The Murder of Jill Dando (BBC One) wasn’t able to provide an answer to that. In fact, one of the surprising things about it, in the age of true-crime programming, was that the events of April 26, 1999, were not pulled apart over the course of two, four or even 10 hours in a painstaking search for clues. Instead everything was compressed into one hour that served as a reminder of Dando’s career, gave us a glimpse of her off-screen personality (“she sometimes found it difficult to be nice to everyone”), and raked over the police investigation with the help of the detective who led it, Hamish Campbell.

Hamish Campbell, Detective Chief Inspector, 1999-2002 - Credit: BBC
Hamish Campbell, Detective Chief Inspector, 1999-2002 Credit: BBC

Perhaps it was simply that the trail has gone too cold to produce anything more than the theories that have long swirled around the murder, although each of these in Netflix’s hands might have been an episode in itself.

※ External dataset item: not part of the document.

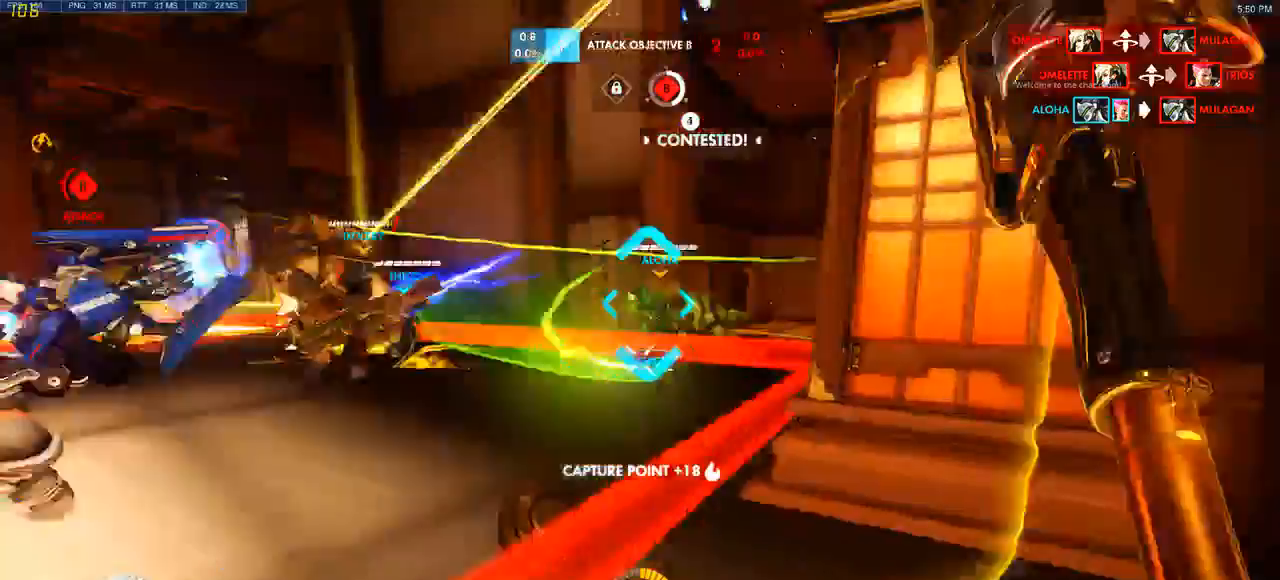
{"keys": ["d", "s"], "mouse": ["left"], "events": [[83, "mouse_left", "down"], [83, "s", "down"]]}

In truth, the trail was already pretty cold by the time the police had their first viable suspect, a full year on from the bloody scene on Dando’s doorstep. The documentary showed Campbell’s notes when the homicide unit finally realised that two separate reports about a man behaving suspiciously on the day of the murder were about the same person. This “has come too slowly to my attention”, a frustrated Campbell noted at the time.

Barry George, who appeared only in archive footage, was that man, whom the police needed to “trace, interview and eliminate” from their enquiries. It had been a year of pressure from above, increasing scrutiny from the press, and those proliferating theories – the most prominent of which were a gangland hit connected to Dando’s work on Crimewatch and a revenge killing by a Serbian hit man linked either to Dando’s TV appeal on behalf of Kosovan refugees or the Nato bomb that had targeted Serbia’s TV station. “There was not one piece of information that points to a contract killing,” Campbell maintained.

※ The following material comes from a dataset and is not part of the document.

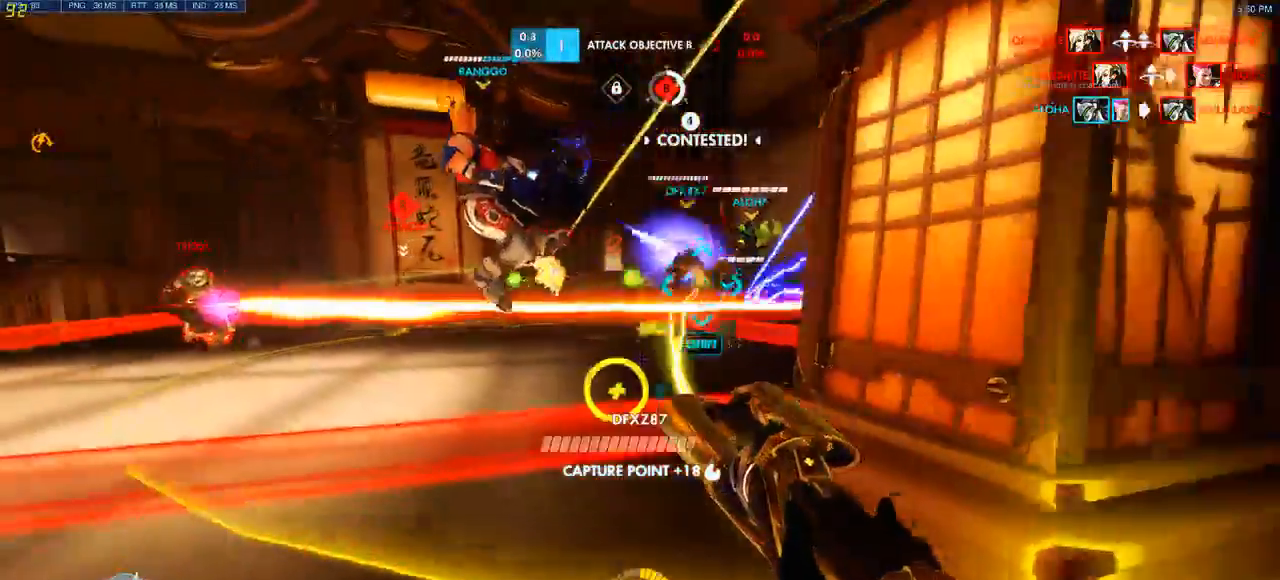
{"keys": ["a", "s"], "mouse": [], "events": [[83, "d", "up"], [83, "mouse_left", "up"], [117, "a", "down"], [250, "a", "up"], [350, "a", "down"]]}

There were images of the search of George’s flat – shocking in how squalid it was – and footage of him in a police interview. He lived 10 minutes’ walk from Dando’s house, and had rolls of undeveloped photographs of women, some taken in Dando’s road, and business cards for arms dealers. To Judith Dando, however, his arrest for her cousin’s murder seemed “contrived and convenient”.

Nigel Dando, brother of Jill - Credit: John Lawrence
Nigel Dando, brother of Jill Credit: John Lawrence

George was found guilty by a jury in 2001, though the evidence against him was almost wholly circumstantial. In 2007, an appeal court quashed his conviction on the basis that too much weight had been placed on the one thing with which the prosecution had tried to link him to the scene: a single particle of gunpowder residue (less than 1,000th of an inch in size) that matched the residue on Dando’s hair. The documentary showed a forensic expert, who explained that one in 100 people might pick up such a particle unknowingly.

Given the lack of compelling new evidence, the strength of the film was in director Marcus Plowright’s sensitive interviews with friends, colleagues and family, as well as with the oft-criticised and clearly still rankled detectives. There was also an interview with the then director of BBC News, now director-general, Tony Hall, who described the calls the BBC received shortly afterwards explicitly mentioning a Serbian connection and naming him as next on the list. He seemed determined not to set too much store on the threat to his safety.

The BBC would not confirm whether Cliff Richard had been approached to appear. He was often described as a “close friend and confidante” and would have made an interesting addition to the film. Similarly, the Beeb said, “It was not necessary to have a present-day interview with Mr George” – the reasons for which can only be speculated on.

Given that the film had to serve as both tribute and re-examination of the crime, it was lucid and powerful. But there remained an impression that there was more to say.